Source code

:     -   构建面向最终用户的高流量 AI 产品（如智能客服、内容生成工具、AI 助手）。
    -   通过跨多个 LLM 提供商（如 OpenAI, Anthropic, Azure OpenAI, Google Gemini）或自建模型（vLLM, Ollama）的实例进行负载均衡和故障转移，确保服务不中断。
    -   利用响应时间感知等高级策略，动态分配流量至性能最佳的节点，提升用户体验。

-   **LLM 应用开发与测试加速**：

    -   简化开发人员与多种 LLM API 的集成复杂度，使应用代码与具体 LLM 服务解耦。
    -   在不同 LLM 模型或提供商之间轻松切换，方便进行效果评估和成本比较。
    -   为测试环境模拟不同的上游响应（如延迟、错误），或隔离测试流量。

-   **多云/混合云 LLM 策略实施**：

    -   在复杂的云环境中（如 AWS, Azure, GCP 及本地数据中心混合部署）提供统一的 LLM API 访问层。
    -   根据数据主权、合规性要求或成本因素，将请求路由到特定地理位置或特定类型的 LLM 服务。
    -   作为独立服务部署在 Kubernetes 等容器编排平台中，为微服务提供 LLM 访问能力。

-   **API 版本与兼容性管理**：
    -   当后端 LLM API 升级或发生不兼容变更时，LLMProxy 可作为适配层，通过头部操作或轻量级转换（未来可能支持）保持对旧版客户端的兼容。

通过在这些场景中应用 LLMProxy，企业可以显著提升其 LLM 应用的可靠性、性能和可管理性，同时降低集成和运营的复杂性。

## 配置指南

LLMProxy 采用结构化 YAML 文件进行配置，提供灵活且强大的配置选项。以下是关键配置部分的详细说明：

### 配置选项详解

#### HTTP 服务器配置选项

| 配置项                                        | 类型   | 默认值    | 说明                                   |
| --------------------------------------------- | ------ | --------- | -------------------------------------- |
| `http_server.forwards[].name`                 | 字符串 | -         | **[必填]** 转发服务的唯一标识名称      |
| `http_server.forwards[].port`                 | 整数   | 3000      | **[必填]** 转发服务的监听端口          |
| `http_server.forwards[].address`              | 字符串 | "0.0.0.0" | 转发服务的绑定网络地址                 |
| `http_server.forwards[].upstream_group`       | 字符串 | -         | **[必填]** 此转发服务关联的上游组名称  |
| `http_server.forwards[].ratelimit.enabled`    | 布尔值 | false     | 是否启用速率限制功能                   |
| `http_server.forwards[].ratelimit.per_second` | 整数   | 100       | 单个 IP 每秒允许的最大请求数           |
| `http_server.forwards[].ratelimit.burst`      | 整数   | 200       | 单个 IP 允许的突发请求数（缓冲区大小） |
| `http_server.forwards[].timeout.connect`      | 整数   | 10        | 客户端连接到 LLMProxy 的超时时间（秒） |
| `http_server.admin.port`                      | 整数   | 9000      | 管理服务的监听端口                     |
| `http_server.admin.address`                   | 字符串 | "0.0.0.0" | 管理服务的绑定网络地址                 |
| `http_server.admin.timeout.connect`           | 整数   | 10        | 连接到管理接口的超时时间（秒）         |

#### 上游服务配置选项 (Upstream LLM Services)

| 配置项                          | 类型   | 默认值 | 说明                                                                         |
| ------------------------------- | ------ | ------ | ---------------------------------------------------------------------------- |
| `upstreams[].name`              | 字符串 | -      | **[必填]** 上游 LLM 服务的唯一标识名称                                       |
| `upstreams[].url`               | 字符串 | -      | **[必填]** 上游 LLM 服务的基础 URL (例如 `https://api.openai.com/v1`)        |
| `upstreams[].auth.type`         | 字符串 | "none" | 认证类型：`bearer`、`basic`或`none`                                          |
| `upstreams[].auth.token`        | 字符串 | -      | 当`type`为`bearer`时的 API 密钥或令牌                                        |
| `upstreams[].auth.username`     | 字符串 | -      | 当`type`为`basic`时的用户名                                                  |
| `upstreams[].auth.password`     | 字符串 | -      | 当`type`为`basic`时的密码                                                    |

——————

INSTRUCTIONS FOR THE TASK: Scan the entries for the word "bearer". Report each line that has it.

RESPONSE BELOW:
| `upstreams[].auth.type`         | 字符串 | "none" | 认证类型：`bearer`、`basic`或`none`                                          |
| `upstreams[].auth.token`        | 字符串 | -      | 当`type`为`bearer`时的 API 密钥或令牌                                        |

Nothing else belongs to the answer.